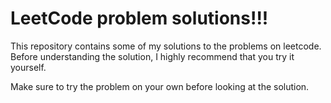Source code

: # LeetCode problem solutions!!!

This repository contains some of my solutions to the problems on leetcode. <br>
Before understanding the solution, I highly recommend that you try it yourself.

Make sure to try the problem on your own before looking at the solution. 
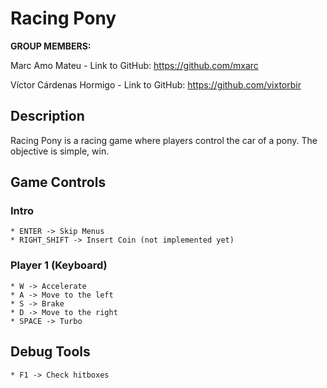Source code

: # Racing Pony
**GROUP MEMBERS:**

Marc Amo Mateu - Link to GitHub: https://github.com/mxarc

Víctor Cárdenas Hormigo - Link to GitHub: https://github.com/vixtorbir

## Description

Racing Pony is a racing game where players control the car of a pony. The objective is simple, win.

## Game Controls
### Intro    
    * ENTER -> Skip Menus
    * RIGHT_SHIFT -> Insert Coin (not implemented yet)   
### Player 1 (Keyboard)
    * W -> Accelerate
    * A -> Move to the left
    * S -> Brake
    * D -> Move to the right
    * SPACE -> Turbo
## Debug Tools
    * F1 -> Check hitboxes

§

> **Exercise objective**
Reproduce, word for word, every line starting at the line that contains "-> Skip Menus" and ending with the final line of the entries.

> **Response to the task**
    * ENTER -> Skip Menus
    * RIGHT_SHIFT -> Insert Coin (not implemented yet)   
### Player 1 (Keyboard)
    * W -> Accelerate
    * A -> Move to the left
    * S -> Brake
    * D -> Move to the right
    * SPACE -> Turbo
## Debug Tools
    * F1 -> Check hitboxes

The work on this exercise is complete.